> WHAT TO PRODUCE: Look through the material below and give the number of lines where the string "know" appears, without any other words.
====
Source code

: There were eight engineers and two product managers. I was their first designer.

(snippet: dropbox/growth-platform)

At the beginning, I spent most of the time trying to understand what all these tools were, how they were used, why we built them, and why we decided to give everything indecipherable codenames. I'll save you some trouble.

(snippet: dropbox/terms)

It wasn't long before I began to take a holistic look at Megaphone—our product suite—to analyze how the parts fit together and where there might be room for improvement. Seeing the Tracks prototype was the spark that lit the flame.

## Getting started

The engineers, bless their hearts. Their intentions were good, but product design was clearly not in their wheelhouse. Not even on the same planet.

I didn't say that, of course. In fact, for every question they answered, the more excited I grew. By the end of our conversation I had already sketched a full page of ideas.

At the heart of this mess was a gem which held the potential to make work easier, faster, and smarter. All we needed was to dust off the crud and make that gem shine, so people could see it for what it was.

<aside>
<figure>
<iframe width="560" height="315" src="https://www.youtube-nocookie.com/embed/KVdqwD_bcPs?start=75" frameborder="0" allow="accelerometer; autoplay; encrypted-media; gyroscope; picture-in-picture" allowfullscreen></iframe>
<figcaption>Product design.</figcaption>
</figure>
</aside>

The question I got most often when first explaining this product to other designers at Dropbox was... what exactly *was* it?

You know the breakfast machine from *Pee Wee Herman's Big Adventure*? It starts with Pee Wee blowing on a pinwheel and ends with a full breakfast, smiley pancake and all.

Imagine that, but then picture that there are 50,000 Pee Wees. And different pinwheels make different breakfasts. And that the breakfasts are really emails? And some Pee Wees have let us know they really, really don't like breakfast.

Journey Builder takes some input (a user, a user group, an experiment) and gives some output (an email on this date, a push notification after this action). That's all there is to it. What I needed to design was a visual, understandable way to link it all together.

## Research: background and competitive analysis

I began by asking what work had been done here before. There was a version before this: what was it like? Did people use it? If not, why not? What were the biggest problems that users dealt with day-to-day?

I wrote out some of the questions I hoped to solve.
====
> THE COMPLETED TASK: 2